If looking for particular names in the descendants chart I suggest using the CTRL-F to open a search box as the chart is very large. Also, in the descendants chart you can double-click on individuals to read more information about them.

Another major resource for Breach/Breech researchers is Alison Vainlo's blog, particularly for those associated with the Eastbourne group.  

Isolated Families

The following descendant charts are for families which I have not been able to connect to the main trees due to lack of information. Any help you can offer to sort these out will be much appreciated.

The Breecher surname variant

In the 1500s and 1600s there are a number of families in East Sussex with the surname BREECHER/BREACHER/BRECHER/BRITCHER. It is not a surname that lasts and in the Sussex Marriage Index there are only two marriages involving this surname after 1700. The surname may have simply died out, or it may have gradually became "BREACH", although I haven't seen any evidence for this yet. There were a group of wills for these BREECHERs allowing a small tree to be put together. The tree is given below:

General Observations and Notes

  1. The village of Herstmonceux was one of the earliest centres (c1550) for the Breachs and led to a clan developing in the Dallington, Ashburnham and Burwash area. The wills of Thomas Breach of Herstmonceux (1620), his son and daughter-in-law Thomas (1619) and Dorothy Breach (1620) of Dallington, and grandson John Breach, cordwainer of Burwash (1684) greatly assisted in putting these families together. There would also appear to be further documents at the ESRO to be investigated here.

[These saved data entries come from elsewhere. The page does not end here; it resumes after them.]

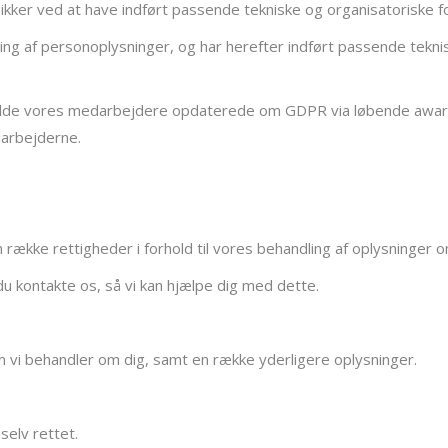
ikker ved at have indført passende tekniske og organisatoriske f
ling af personoplysninger, og har herefter indført passende tekni
t holde vores medarbejdere opdaterede om GDPR via løbende awa
arbejderne.
række rettigheder i forhold til vores behandling af oplysninger o
 du kontakte os, så vi kan hjælpe dig med dette.
 som vi behandler om dig, samt en række yderligere oplysninger.
 selv rettet.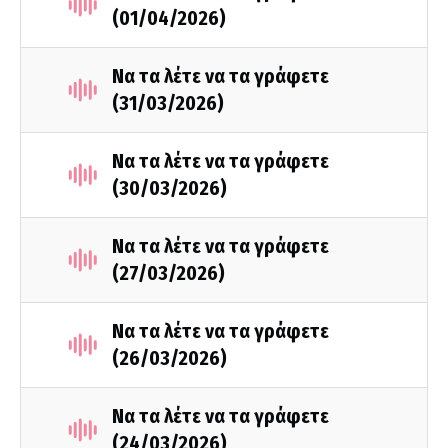
(01/04/2026)
Να τα λέτε να τα γράφετε
(31/03/2026)
Να τα λέτε να τα γράφετε
(30/03/2026)
Να τα λέτε να τα γράφετε
(27/03/2026)
Να τα λέτε να τα γράφετε
(26/03/2026)
Να τα λέτε να τα γράφετε
(24/03/2026)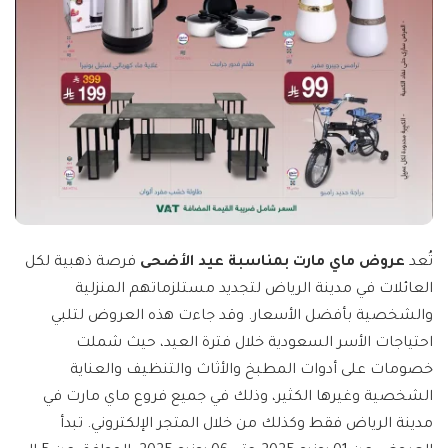
تُعد
عروض ماي مارت بمناسبة عيد الأضحى
فرصة ذهبية لكل
العائلات في مدينة الرياض لتجديد مستلزماتهم المنزلية
والشخصية بأفضل الأسعار. وقد جاءت هذه العروض لتلبي
احتياجات الأسر السعودية خلال فترة العيد، حيث شملت
خصومات على أدوات المطبخ والأثاث والتنظيف والعناية
الشخصية وغيرها الكثير، وذلك في جميع فروع ماي مارت في
مدينة الرياض فقط وكذلك من خلال المتجر الإلكتروني. تبدأ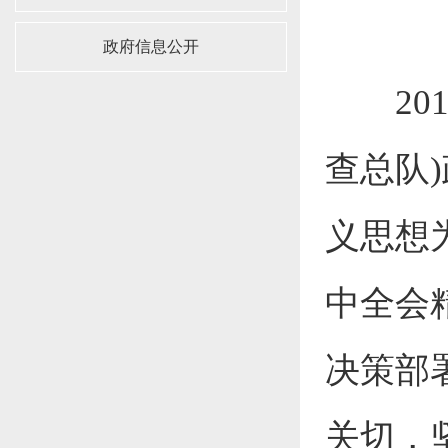
政府信息公开
201
查总队
义思想
中全会
决策部
关切，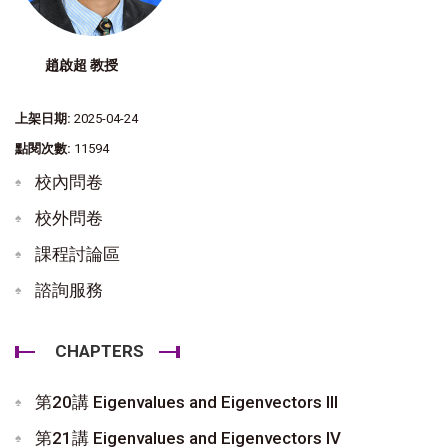
趙啟超 教授
上架日期:
2025-04-24
點閱次數:
11594
校內問卷
校外問卷
課程討論區
諮詢服務
CHAPTERS
第20講 Eigenvalues and Eigenvectors III
第21講 Eigenvalues and Eigenvectors IV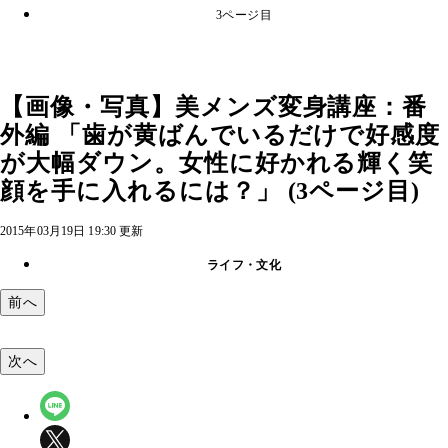
3ページ目
【画像・写真】美メンズ変身講座：番
外編 「歯が黄ばんでいるだけで好感度
が大幅ダウン。女性に好かれる輝く笑
顔を手に入れるには？」 (3ページ目)
2015年03月19日 19:30 更新
ライフ・文化
前へ
次へ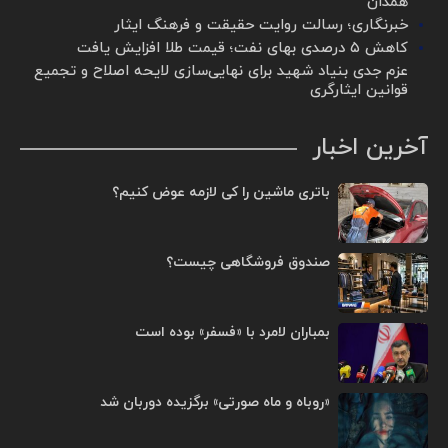
همدان
خبرنگاری؛ رسالت روایت حقیقت و فرهنگ ایثار
کاهش ۵ درصدی بهای نفت؛ قیمت طلا افزایش یافت
عزم جدی بنیاد شهید برای نهایی‌سازی لایحه اصلاح و تجمیع
قوانین ایثارگری
آخرین اخبار
باتری ماشین را کی لازمه عوض کنیم؟
صندوق فروشگاهی چیست؟
بمباران لامرد با «فسفر» بوده است
«روباه و ماه صورتی» برگزیده دوربان شد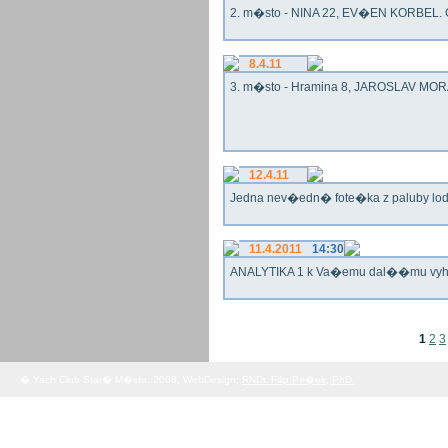
2. m�sto - NINA 22, EV�EN KORBEL. G
8.4.11
3. m�sto - Hramina 8, JAROSLAV MORA
12.4.11
Jedna nev�edn� fote�ka z paluby lo
11.4.2011
14:30
ANALYTIKA 1 k Va�emu dal��mu vy
1
2
3
� Yach Club Star� M�sto. 2008, WebDesign:
RNDr. Filip Pe�ek, PhD.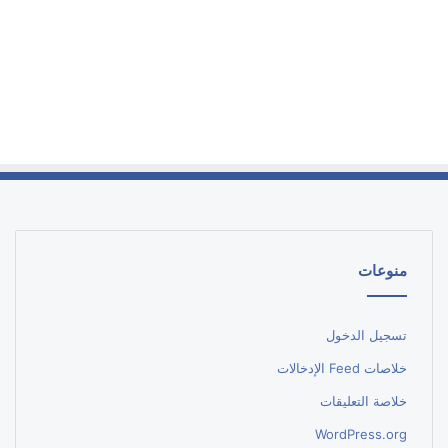
منوعات
تسجيل الدخول
خلاصات Feed الإدخالات
خلاصة التعليقات
WordPress.org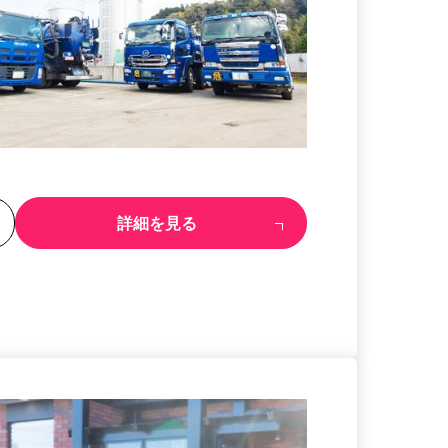
る
詳細を見る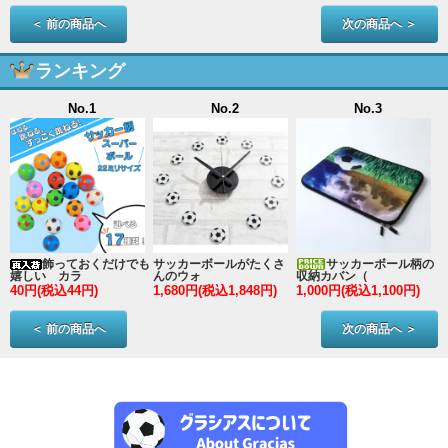
＜ 前の商品へ
次の商品へ ＞
ランキング
No.1
No.2
No.3
ン
飾っておくだけでも
サッカーボールがたくさ
サッカーボール柄の
嬉しい カラ
んのウォ
収納カバン（
40円(税込44円)
1,680円(税込1,848円)
1,000円(税込1,100円)
3
＜ 前の商品へ
次の商品へ ＞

The earliest parish register entry is the baptism of Joan Brech[sic] in 1543 at Herstmonseux and the earliest wills are 1580 (John Breache of Ashburnham) and 1599 (Joane Breache of Warbleton).

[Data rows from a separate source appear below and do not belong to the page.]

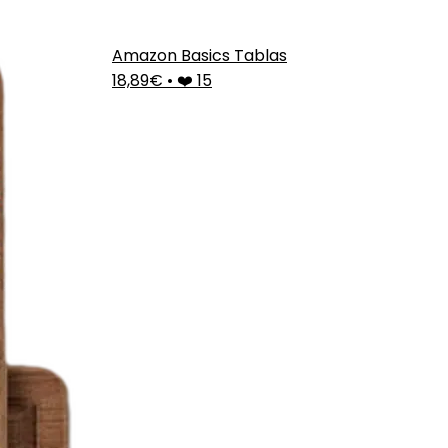
Amazon Basics Tablas
18,89€
•
❤️ 15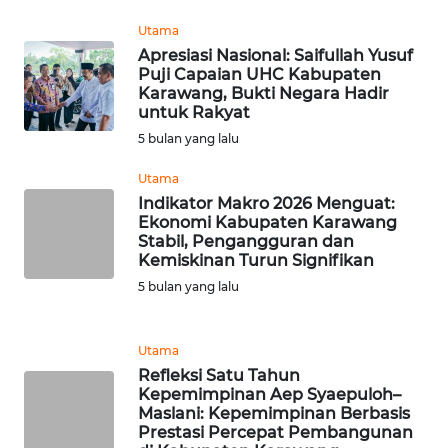
LISTRIK
Utama
Apresiasi Nasional: Saifullah Yusuf
WAHANA
Puji Capaian UHC Kabupaten
TRAVEL
Karawang, Bukti Negara Hadir
untuk Rakyat
5 bulan yang lalu
WAHANA
TV
Utama
Indikator Makro 2026 Menguat:
WAHANANEWS
Ekonomi Kabupaten Karawang
ID
Stabil, Pengangguran dan
Kemiskinan Turun Signifikan
5 bulan yang lalu
WAHANANEWS
CO ID
Utama
WAHANANEWS
Refleksi Satu Tahun
NET
Kepemimpinan Aep Syaepuloh–
Maslani: Kepemimpinan Berbasis
Prestasi Percepat Pembangunan
WAHANA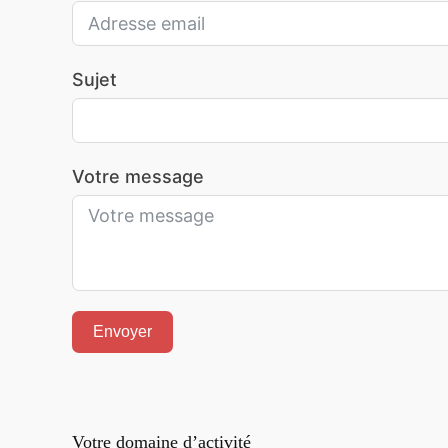
Sujet
Votre message
Envoyer
Alternative:
Votre domaine d’activité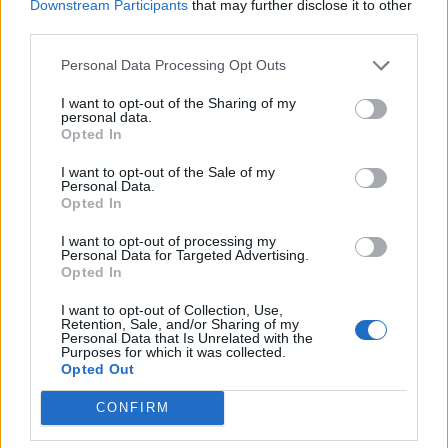
«Το Τελευταίο Φως της Πατησίων»:
Downstream Participants
that may further disclose it to other
third parties.
Κυκλοφόρησε το νέο αστυνομικό
μυθιστόρημα του Χρίστου Χαλικιά
Personal Data Processing Opt Outs
27/07/2026 13:40
I want to opt-out of the Sharing of my
personal data.
Opted In
I want to opt-out of the Sale of my
Personal Data.
Opted In
I want to opt-out of processing my
Personal Data for Targeted Advertising.
Opted In
I want to opt-out of Collection, Use,
Retention, Sale, and/or Sharing of my
Personal Data that Is Unrelated with the
Purposes for which it was collected.
Opted Out
Η Στρέζοβα: Αναμνήσεις από τις μάχες του
CONFIRM
Δημοκρατικού στρατού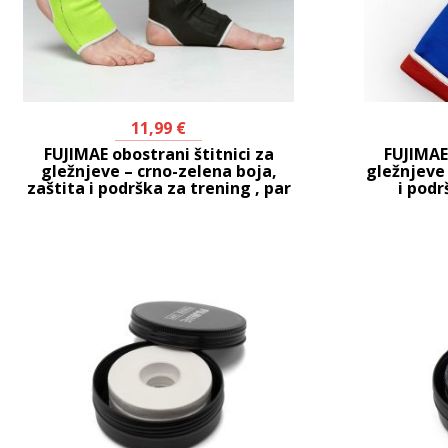
11,99
€
FUJIMAE obostrani štitnici za
FUJIMAE 
gležnjeve – crno-zelena boja,
gležnjeve 
zaštita i podrška za trening , par
i podr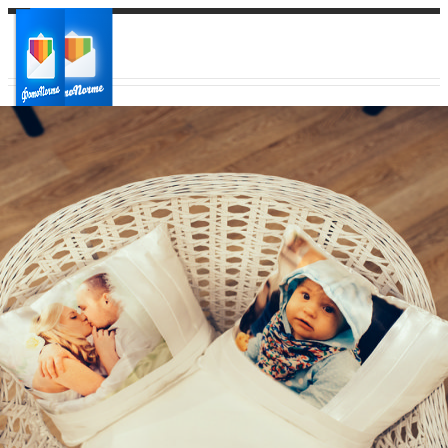
Ваш город:
Ваш регион доставки
Выберите из списка: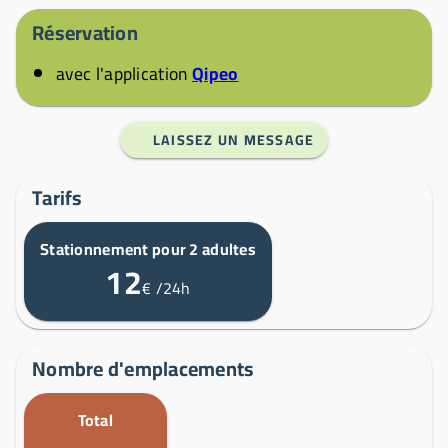
Réservation
avec l'application
Qipeo
LAISSEZ UN MESSAGE
Tarifs
Stationnement pour 2 adultes
12
€
/24h
Nombre d'emplacements
Total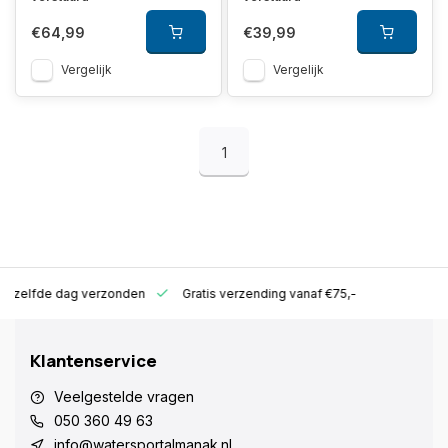
€64,99
€39,99
Vergelijk
Vergelijk
1
ld zelfde dag verzonden
Gratis verzending vanaf €75,-
Klantenservice
Veelgestelde vragen
050 360 49 63
info@watersportalmanak.nl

  2. One of the children from Herstmonceux, Thomas Breach (1637-1709), married Clemence Fryar at Eastbourne in 1661 and started a large family there. Many of the East Sussex Breachs trace their roots back to this Eastbourne family.  Their descendants spread in both directions along the coast to Hastings and towards Seaford where they populated placed such as Piddinghoe, Litlington, West Dean, etc. Some also moved inland to Lewes and Hamsey.

  3. A strong Breach presence in the Piddinghoe, Litlington, Alfriston, West Dean and East Dean parishes existed from the late 1600s through the 1700s and later. This group has a clear connection to the earliest Eastbourne family. Wills exist for Nicholas Breche of East Dean (1760) and his wife Mary Breach of Buxted (1765). The will of Elizabeth BEAN (1772)  reveals an interesting connection to Ann BREACH (1737-1770) and her three illegitimate children.

  4. The Breach families at Hastings are dominated by the descendants of John Breach (1751-1822) and Elizabeth Cogger Eldridge (c1846-1832). John left a will as did his son William (1775-1855).

  5. The neighbouring parishes of Lewes, Hamsey and Little Horsted became a melting pot for Breachs from all areas in East Sussex. A removal order for the three children of widower John Breach (1698-?) to relocate from Burwash to Lewes St Michael documents the move there in 1738 followed by apprenticeships arranged for the children. Other Breach families at Hamsey in the later 1700s clearly come from the Eastbourne families but there remain some problems in proving some of the connections (see isolated families above).

  6. The Breach families at Steyning first appear in the baptism register in 1791, so relatively late arrivals. The first family there is Benjamin and Joanna Breach and they came from Hamsey, near Lewes. Most of their children stayed at Steyning and one in particular, Benjamin (1797-1846), seems to have had a hard life being married three times and being issued with removal orders from Steyning back to Lewes (St John sub Castro) in 1826 and 1831. 
    A second Breach family settled at Steyning when John Breach (also of Hamsey) married Sarah Banfield of Steyning in 1803. They seem to have had a better life with one of their sons becoming Superintendant of Police at Hove.